EXERCISE AIM:
From the line containing "exposure_s: 1/120" down to the final line of the entries below, quote every line verbatim. Exclude pictures.

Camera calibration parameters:
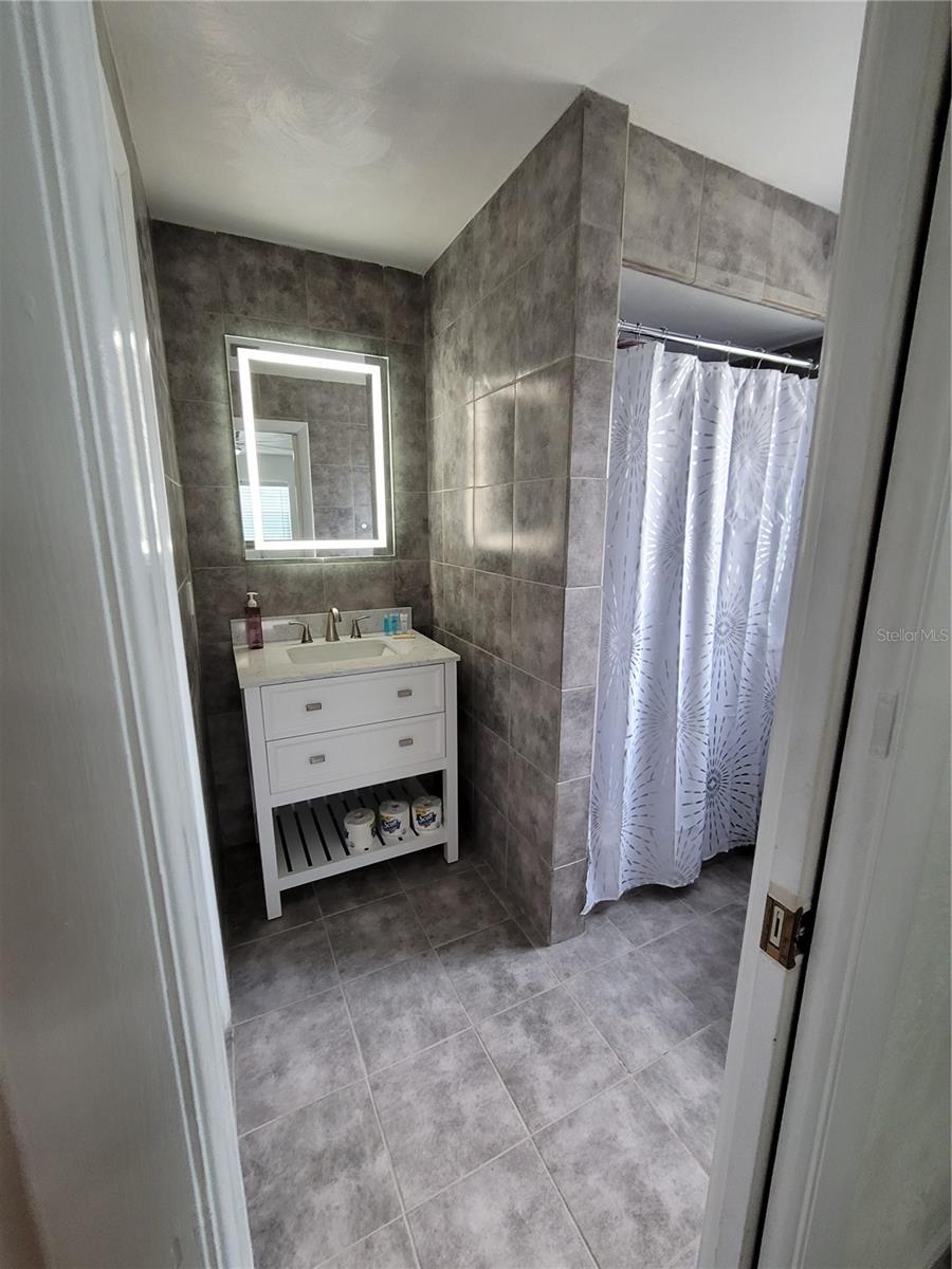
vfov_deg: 106.2
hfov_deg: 89.9
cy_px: 634
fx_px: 477
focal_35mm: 13
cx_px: 476
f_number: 2.2
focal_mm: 2.2
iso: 320
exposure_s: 1/60
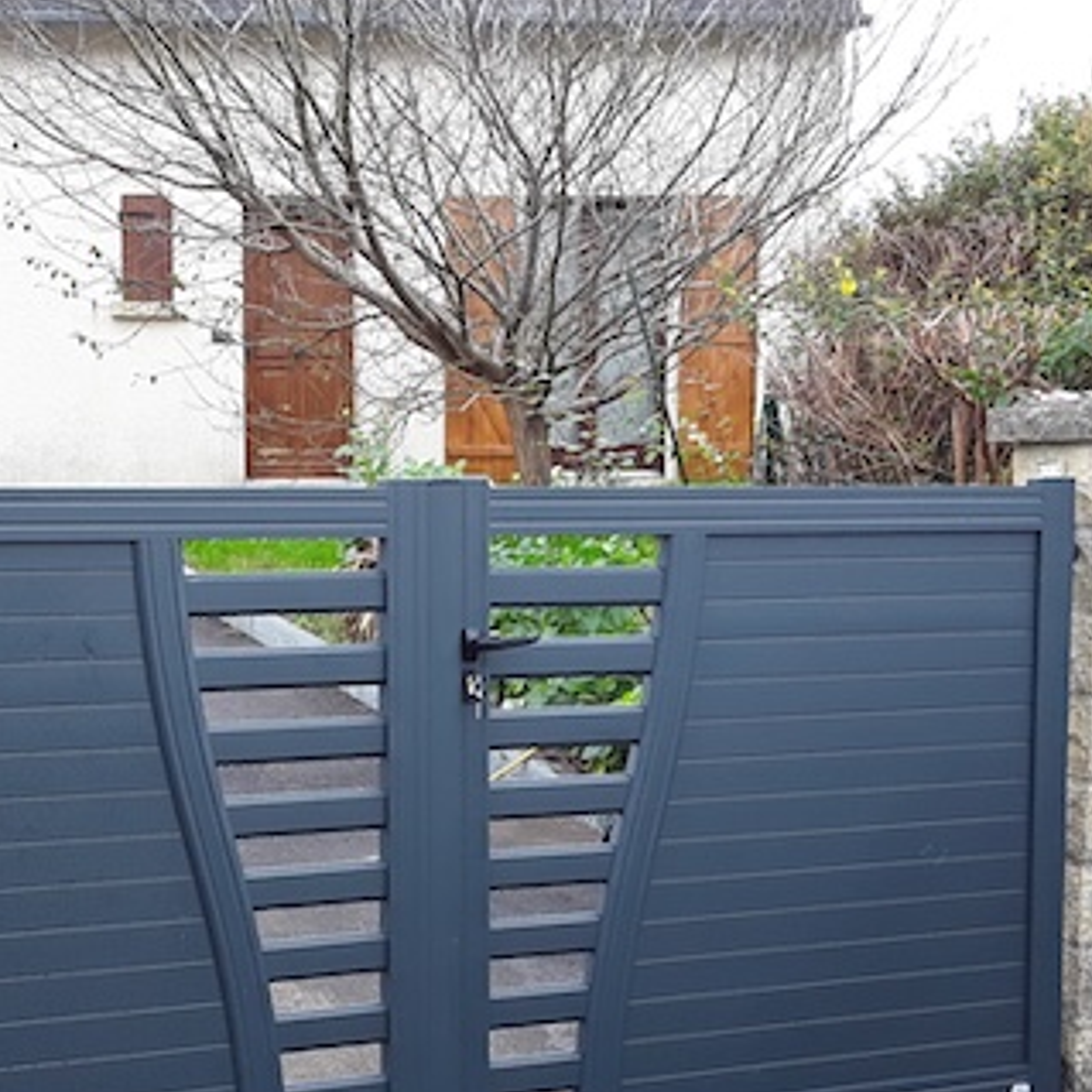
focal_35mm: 53
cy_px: 724
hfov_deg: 31.7
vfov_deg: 32.0
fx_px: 1892
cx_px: 303
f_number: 1.9
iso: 40
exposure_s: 1/207
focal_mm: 2.91
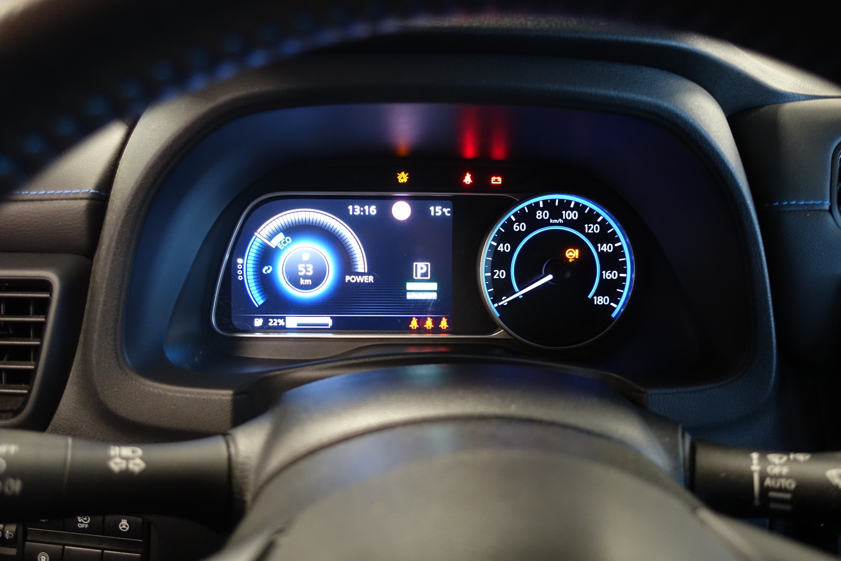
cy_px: 280
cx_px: 420
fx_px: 561
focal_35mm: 24
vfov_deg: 53.1
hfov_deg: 73.7
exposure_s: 1/30
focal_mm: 8.8
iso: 800
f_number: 1.8
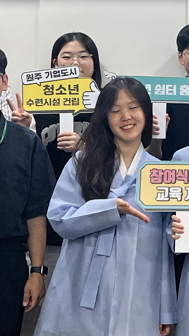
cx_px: 295
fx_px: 998
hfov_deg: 10.4
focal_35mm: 112
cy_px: 76
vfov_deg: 19.0
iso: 80
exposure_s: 1/120
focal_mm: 5.7
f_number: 1.5
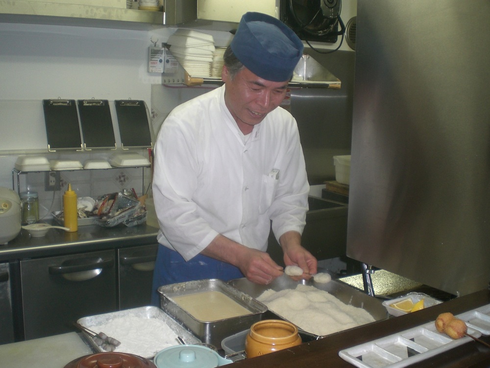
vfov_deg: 37.7
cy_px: 184
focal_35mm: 38
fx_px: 538
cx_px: 245
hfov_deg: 49.0
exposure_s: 1/60
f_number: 3.1
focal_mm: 6.3
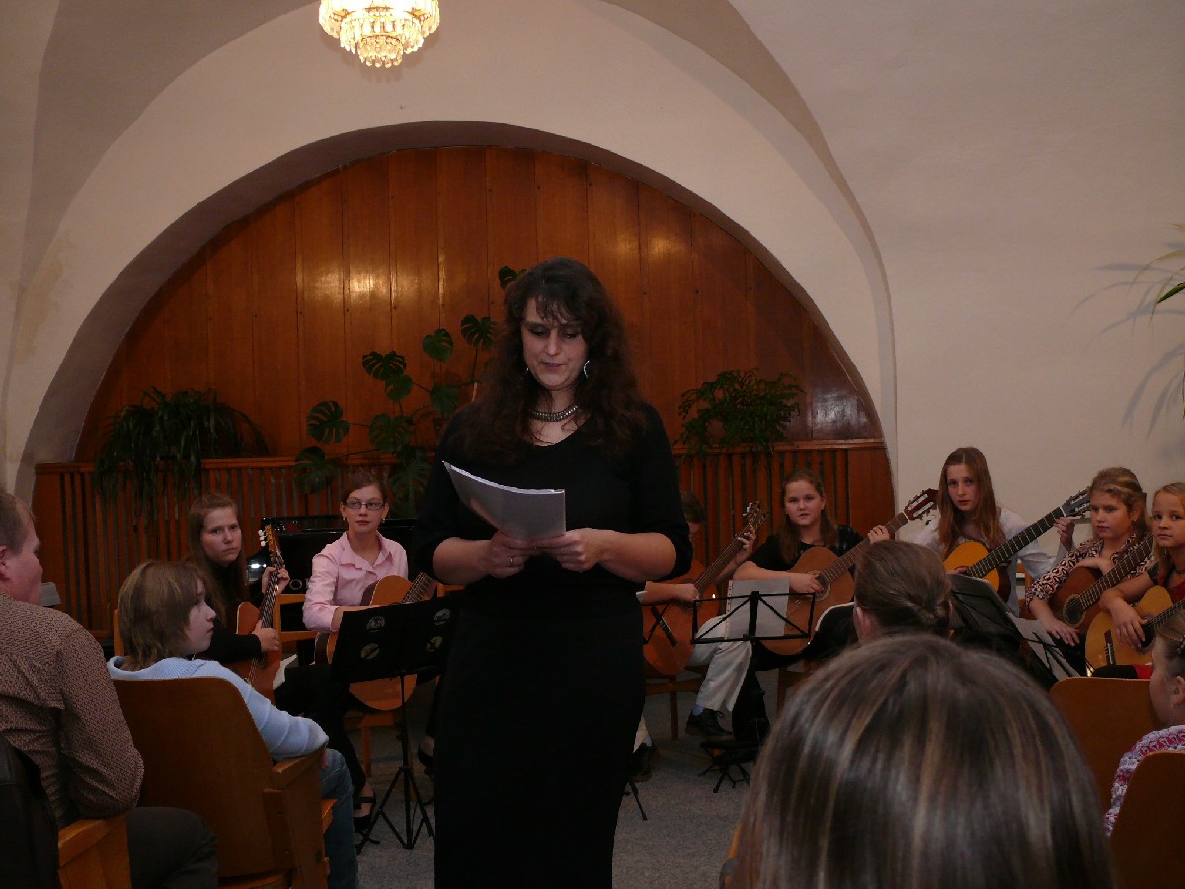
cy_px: 444
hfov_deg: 46.8
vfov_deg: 36.0
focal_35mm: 40
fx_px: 1369
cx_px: 592
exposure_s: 1/100
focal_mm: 8
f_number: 2.8
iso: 200
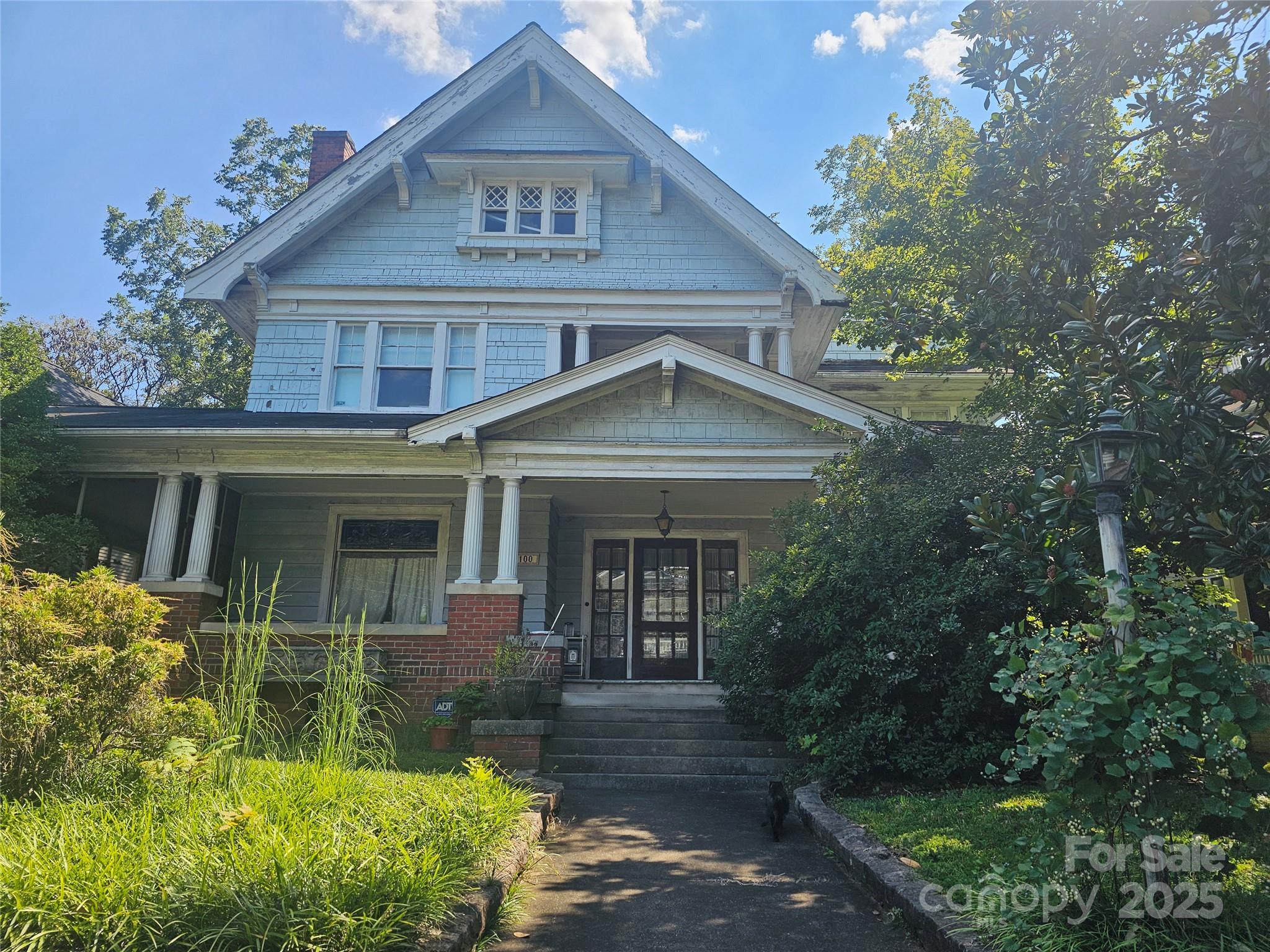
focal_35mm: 23
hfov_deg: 73.9
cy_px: 476
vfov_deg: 58.9
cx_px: 635
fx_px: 844
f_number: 1.7
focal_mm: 6.3
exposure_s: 1/511
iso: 16
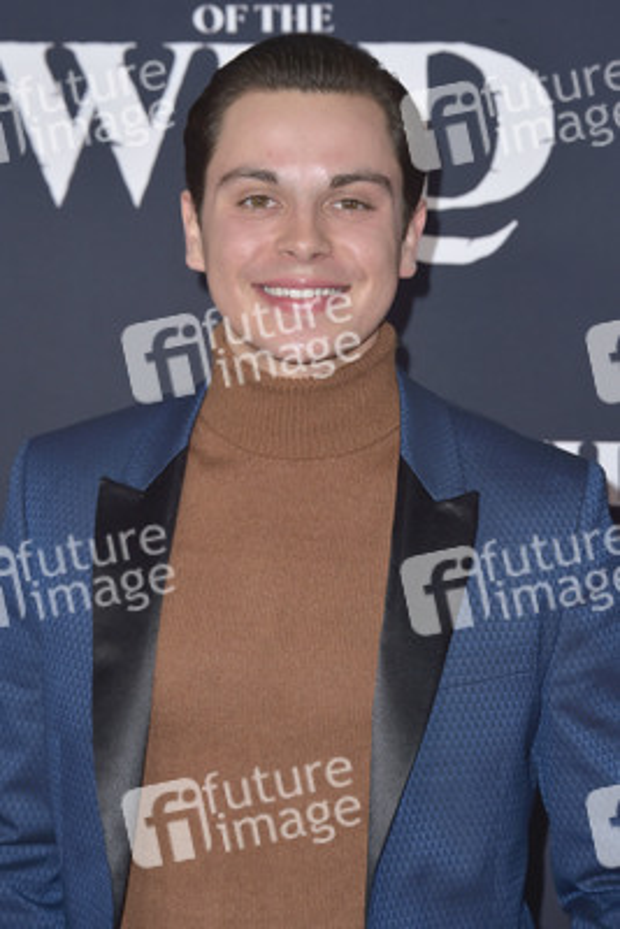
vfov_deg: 12.1
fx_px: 4388
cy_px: 464
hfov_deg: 8.1
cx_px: 310
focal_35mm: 170
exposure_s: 1/250
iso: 320
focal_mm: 170
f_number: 7.1
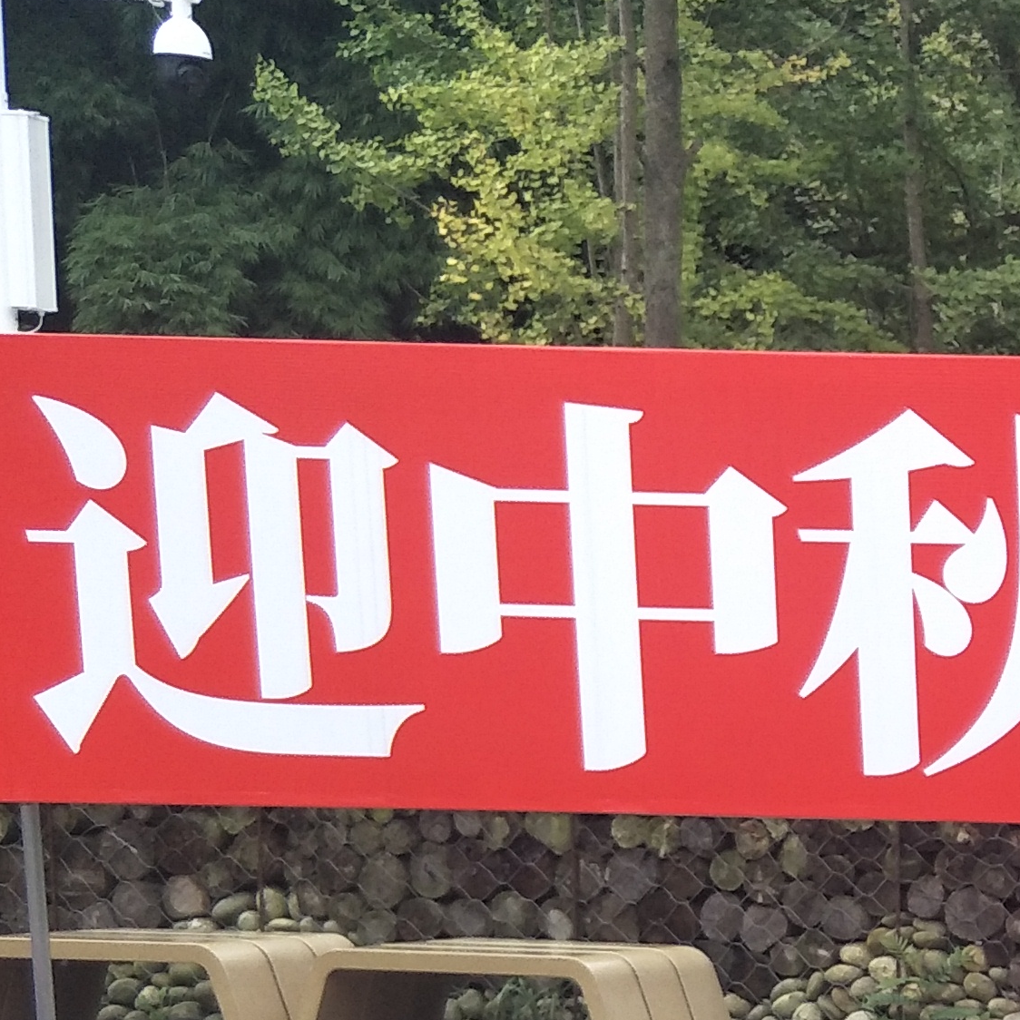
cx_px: 2031
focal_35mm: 87
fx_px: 2900
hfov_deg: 15.8
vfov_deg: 18.7
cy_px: 1266
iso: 33
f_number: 1.7
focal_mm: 4.1
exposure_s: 1/441
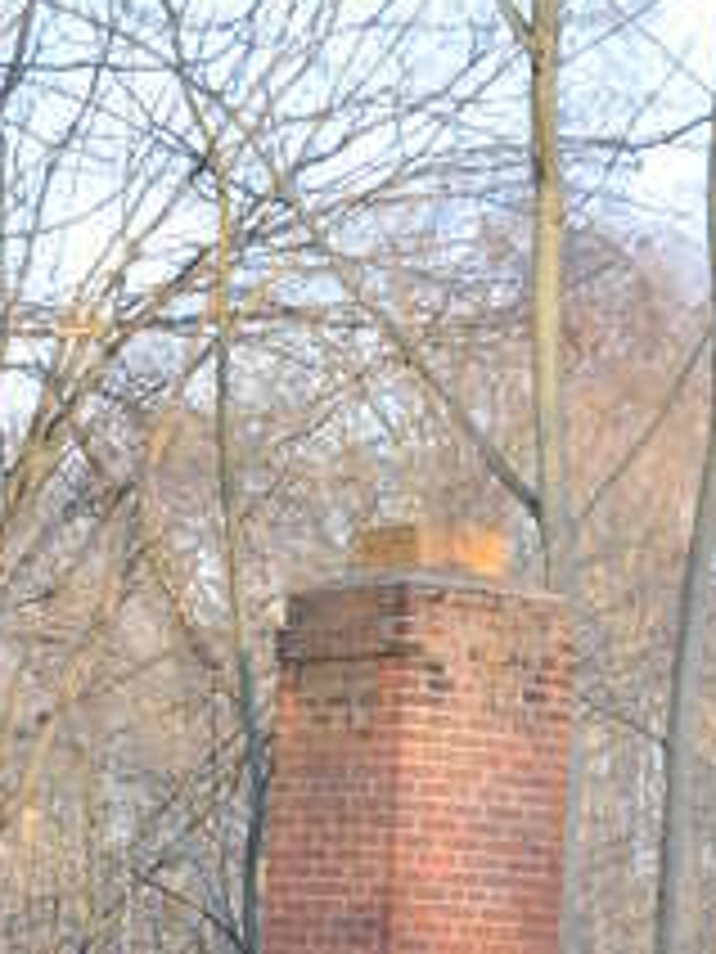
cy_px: 1490
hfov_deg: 10.5
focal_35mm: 141
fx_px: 3889
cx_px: 493
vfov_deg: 13.1
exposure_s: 1/100
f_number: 5
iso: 200
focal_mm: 26
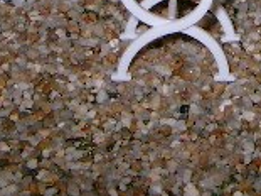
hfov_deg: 12.6
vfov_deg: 9.1
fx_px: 1153
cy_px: -186
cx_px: 315
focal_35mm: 153
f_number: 5
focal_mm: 7.6
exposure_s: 1/60
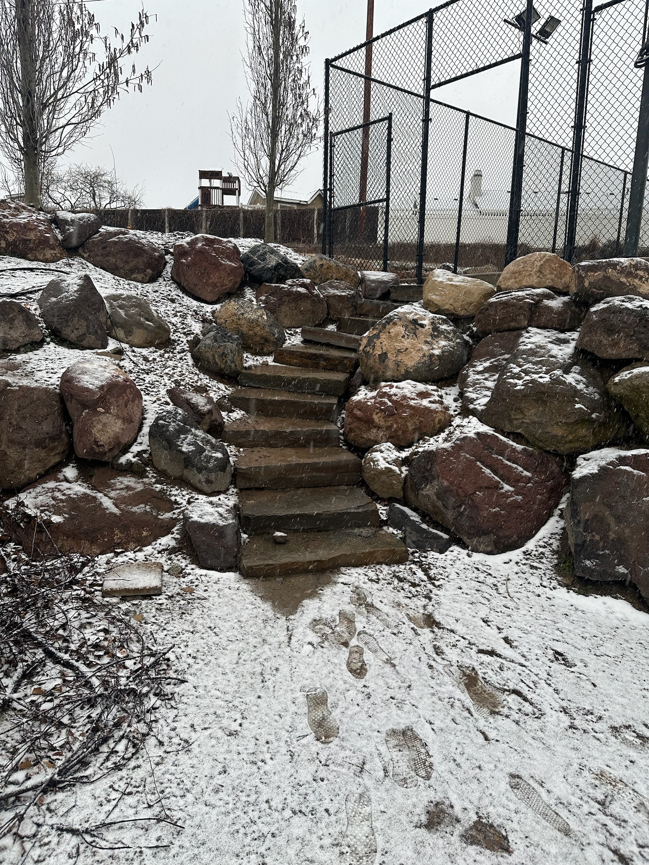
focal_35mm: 24
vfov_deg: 71.6
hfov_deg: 56.8
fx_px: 600
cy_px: 432
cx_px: 324
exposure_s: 1/191
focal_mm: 6.86
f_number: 1.78
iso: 64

YOUR SOLUTION:
exposure_s: 1/120
focal_mm: 5.7
f_number: 1.5
vfov_deg: 37.7
cy_px: 184
focal_35mm: 38
fx_px: 538
cx_px: 245
hfov_deg: 49.0
exposure_s: 1/60
f_number: 3.1
focal_mm: 6.3
cy_px: 444
hfov_deg: 46.8
vfov_deg: 36.0
focal_35mm: 40
fx_px: 1369
cx_px: 592
exposure_s: 1/100
focal_mm: 8
f_number: 2.8
iso: 200
focal_35mm: 23
hfov_deg: 73.9
cy_px: 476
vfov_deg: 58.9
cx_px: 635
fx_px: 844
f_number: 1.7
focal_mm: 6.3
exposure_s: 1/511
iso: 16
vfov_deg: 12.1
fx_px: 4388
cy_px: 464
hfov_deg: 8.1
cx_px: 310
focal_35mm: 170
exposure_s: 1/250
iso: 320
focal_mm: 170
f_number: 7.1
cx_px: 2031
focal_35mm: 87
fx_px: 2900
hfov_deg: 15.8
vfov_deg: 18.7
cy_px: 1266
iso: 33
f_number: 1.7
focal_mm: 4.1
exposure_s: 1/441
cy_px: 1490
hfov_deg: 10.5
focal_35mm: 141
fx_px: 3889
cx_px: 493
vfov_deg: 13.1
exposure_s: 1/100
f_number: 5
iso: 200
focal_mm: 26
hfov_deg: 12.6
vfov_deg: 9.1
fx_px: 1153
cy_px: -186
cx_px: 315
focal_35mm: 153
f_number: 5
focal_mm: 7.6
exposure_s: 1/60
focal_35mm: 24
vfov_deg: 71.6
hfov_deg: 56.8
fx_px: 600
cy_px: 432
cx_px: 324
exposure_s: 1/191
focal_mm: 6.86
f_number: 1.78
iso: 64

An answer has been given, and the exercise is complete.